Tests will run through at least four production cycles, informing extension resources and training programs. Other than cost-benefit calculations, one of producers' main concerns is how new technology works under commercial conditions, said Edison Magalhaes, an assistant professor of animal science and an ISU Extension and Outreach state specialist in innovative swine systems. Digital systems in barns need to be durable and compatible with other management needs, said Magalhaes, who will help develop extension materials for the USDA smart barn grant in coordination with ISU's Iowa Pork Industry Center.
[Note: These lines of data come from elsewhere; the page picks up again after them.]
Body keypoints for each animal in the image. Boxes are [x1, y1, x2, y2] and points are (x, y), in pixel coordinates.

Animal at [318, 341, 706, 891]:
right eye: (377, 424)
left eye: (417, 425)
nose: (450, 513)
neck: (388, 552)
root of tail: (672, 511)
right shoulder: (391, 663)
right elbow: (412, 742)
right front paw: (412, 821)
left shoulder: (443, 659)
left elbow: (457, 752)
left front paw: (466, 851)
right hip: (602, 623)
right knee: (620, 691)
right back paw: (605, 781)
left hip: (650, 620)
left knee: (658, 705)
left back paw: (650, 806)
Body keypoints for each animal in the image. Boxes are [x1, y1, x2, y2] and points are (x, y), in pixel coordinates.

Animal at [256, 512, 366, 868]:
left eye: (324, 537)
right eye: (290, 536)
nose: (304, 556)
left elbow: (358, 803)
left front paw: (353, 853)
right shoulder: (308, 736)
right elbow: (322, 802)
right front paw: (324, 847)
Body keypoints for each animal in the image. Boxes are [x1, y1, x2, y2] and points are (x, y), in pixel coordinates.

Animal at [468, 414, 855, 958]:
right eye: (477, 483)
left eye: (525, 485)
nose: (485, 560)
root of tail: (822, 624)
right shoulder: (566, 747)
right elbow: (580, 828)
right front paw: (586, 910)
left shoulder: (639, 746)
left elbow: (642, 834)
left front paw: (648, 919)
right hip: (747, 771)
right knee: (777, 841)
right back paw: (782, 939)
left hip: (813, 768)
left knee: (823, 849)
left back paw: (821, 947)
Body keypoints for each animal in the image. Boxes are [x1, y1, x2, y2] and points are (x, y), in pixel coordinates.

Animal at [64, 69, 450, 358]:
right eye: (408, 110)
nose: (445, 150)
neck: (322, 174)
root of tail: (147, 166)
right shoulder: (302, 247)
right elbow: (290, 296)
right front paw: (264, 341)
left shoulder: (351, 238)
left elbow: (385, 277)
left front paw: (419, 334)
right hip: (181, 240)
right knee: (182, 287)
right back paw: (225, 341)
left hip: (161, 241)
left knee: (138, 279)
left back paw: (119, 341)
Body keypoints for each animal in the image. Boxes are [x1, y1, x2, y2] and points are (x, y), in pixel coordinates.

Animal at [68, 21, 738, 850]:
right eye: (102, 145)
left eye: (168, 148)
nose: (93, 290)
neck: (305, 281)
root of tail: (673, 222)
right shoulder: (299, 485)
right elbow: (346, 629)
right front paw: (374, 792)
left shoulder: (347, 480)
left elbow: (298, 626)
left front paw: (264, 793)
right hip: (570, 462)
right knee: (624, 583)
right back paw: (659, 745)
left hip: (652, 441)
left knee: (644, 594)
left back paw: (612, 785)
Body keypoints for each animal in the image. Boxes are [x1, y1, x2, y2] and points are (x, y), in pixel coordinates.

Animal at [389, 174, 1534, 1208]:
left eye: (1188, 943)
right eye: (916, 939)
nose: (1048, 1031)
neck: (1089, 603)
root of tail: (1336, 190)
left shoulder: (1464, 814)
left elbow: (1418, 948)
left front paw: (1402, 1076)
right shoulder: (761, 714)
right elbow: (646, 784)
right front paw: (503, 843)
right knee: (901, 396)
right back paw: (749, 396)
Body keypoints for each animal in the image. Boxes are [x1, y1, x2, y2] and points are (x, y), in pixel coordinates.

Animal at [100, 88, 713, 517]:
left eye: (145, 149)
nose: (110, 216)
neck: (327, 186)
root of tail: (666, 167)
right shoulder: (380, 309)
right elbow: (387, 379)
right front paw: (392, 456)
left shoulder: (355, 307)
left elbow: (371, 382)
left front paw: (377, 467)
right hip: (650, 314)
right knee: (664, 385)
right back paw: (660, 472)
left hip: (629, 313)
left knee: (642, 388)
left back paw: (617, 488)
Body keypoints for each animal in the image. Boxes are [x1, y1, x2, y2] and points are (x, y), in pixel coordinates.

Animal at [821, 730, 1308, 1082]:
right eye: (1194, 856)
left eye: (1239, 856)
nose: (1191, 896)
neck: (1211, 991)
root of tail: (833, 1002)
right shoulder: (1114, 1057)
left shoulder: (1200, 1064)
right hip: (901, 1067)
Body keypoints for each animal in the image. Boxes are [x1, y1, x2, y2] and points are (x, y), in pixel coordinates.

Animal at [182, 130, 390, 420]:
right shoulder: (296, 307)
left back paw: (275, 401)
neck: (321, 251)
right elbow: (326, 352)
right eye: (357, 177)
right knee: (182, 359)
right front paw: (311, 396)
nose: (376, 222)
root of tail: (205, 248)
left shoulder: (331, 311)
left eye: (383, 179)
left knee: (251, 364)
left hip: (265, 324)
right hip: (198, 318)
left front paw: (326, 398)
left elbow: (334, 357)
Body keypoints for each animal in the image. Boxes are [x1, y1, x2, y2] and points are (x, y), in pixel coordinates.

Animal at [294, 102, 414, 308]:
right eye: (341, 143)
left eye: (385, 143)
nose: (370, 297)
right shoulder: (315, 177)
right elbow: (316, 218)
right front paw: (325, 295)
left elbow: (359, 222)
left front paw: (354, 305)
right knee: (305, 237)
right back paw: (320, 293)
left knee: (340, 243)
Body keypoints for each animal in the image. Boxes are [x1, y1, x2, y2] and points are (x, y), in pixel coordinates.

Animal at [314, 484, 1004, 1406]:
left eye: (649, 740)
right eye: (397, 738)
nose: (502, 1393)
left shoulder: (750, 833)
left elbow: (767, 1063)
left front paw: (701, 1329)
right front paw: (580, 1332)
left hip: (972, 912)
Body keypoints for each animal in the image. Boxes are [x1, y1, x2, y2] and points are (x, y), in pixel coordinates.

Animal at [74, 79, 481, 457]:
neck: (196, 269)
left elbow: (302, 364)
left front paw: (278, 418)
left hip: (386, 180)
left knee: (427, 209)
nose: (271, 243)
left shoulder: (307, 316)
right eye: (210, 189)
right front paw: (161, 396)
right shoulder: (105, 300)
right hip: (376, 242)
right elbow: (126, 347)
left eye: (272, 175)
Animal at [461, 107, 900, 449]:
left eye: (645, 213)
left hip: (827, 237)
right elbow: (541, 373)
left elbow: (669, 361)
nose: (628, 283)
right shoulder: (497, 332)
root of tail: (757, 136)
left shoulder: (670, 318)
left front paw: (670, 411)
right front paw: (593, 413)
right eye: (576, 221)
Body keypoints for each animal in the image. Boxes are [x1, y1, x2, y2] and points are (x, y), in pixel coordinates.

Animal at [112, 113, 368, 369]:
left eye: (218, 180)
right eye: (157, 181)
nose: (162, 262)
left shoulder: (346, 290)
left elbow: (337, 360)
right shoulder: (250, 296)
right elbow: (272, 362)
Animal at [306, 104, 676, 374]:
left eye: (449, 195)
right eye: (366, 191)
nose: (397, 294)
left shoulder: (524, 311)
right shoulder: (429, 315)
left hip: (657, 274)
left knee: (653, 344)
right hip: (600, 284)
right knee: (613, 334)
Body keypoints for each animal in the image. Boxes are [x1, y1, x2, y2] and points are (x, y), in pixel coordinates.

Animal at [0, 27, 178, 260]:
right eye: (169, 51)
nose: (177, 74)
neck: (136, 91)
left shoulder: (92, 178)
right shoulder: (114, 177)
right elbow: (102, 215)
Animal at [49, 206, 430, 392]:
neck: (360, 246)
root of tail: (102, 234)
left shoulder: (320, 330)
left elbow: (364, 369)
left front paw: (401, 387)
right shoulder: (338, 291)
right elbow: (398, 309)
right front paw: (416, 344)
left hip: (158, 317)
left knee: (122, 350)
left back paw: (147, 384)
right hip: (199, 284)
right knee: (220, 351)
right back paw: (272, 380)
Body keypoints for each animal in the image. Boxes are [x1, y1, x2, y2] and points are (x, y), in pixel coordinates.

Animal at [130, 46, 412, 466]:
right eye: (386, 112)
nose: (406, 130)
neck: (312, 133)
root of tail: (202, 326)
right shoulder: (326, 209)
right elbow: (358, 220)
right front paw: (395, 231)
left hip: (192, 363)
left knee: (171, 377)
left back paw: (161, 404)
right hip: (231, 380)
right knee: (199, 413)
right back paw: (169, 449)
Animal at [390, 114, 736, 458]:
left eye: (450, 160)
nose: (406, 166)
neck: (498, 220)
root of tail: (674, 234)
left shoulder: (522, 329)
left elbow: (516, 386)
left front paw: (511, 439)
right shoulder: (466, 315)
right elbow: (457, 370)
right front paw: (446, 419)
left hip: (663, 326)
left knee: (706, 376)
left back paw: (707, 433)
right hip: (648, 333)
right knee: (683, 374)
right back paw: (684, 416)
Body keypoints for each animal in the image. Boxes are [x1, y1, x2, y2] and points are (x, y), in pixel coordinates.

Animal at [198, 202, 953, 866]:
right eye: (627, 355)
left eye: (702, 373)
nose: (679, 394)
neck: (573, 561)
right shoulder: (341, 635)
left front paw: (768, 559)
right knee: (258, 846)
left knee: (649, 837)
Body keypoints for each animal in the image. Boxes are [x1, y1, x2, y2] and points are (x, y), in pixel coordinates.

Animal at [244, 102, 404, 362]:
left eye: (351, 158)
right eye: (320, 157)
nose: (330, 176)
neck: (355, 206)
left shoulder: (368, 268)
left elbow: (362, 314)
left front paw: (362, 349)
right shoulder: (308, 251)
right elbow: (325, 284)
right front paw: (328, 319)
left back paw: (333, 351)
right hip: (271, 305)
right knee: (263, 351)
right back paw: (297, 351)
"Is it actually designed to work in a barn?" he said. "Producers can't afford to slow down their operations to accommodate new technology."
Continuous ID is 'holy grail'
The federal grant helps lay the groundwork for ongoing research into precision livestock farming at Iowa State, as did earlier funding from Iowa State's Agriculture Experiment Station to install cameras at some ISU swine and sheep barns.
That includes work by Steibel to develop computer vision systems capable of continuously identifying individual pigs. Existing pig-tracking technology performs well over limited time periods for specific purposes such as estimating weight and gauging activity levels. But maintaining identity across the full production cycle remains a major technical barrier.
"The challenge is identifying them throughout their life," Steibel said. "Animal identification is the holy grail for using computer vision on livestock. It could have so many applications."
Steibel's research group studies whether AI-enabled image analysis of key points of pigs' bodies - their heads or their joints, for instance - can support sustained tracking. They also work on classifying pig behavior with computer vision, which could inform both welfare assessment and selection for socially compatible animals.
"Is an animal in front of a feeder eating or just blocking it? Is an interaction with biting just play or is it aggression? And if it's aggression, which animal started it? It's a big question, determining what amounts to good behavior in pigs," he said.
Busy barns ahead
Tech-enhanced ISU barns are bound to host a variety of programming, including research projects, teaching opportunities and industry collaboration, researchers said.
Rosero is working with a team led by Santosh Pandey, an associate professor of electrical and computer engineering, on an automated scale system to rapidly capture precise weights that they plan to test in the swine research barn.
If pigs can be individually identified on a long-term basis, Magalhaes envisions building a comprehensive precision health assessment index for pigs that integrates food and water consumption, body and environmental temperatures, weight, behavior and any other available data.
"That could trigger an alert when something's off with an individual animal, and we can then measure the return on investment of intervening early," he said.
Private partnerships may drive some projects because the combination of precision livestock farming expertise and updated facilities is expected to attract industry interest, Steibel said.
"Part of the vision for this initiative is that as results are shared, companies building these technologies will want us to test their products and provide feedback," he said.
Students in a new upper-level undergraduate class in the animal science department - Digital Technologies in Animal Production Systems - will also have many opportunities for hands-on learning at the upgraded barns, said Steibel and Rosero, who co-taught the first-ever section of the course this spring.
"The teaching component is really important for this effort because we have to be training students to use these digital systems," Rosero said.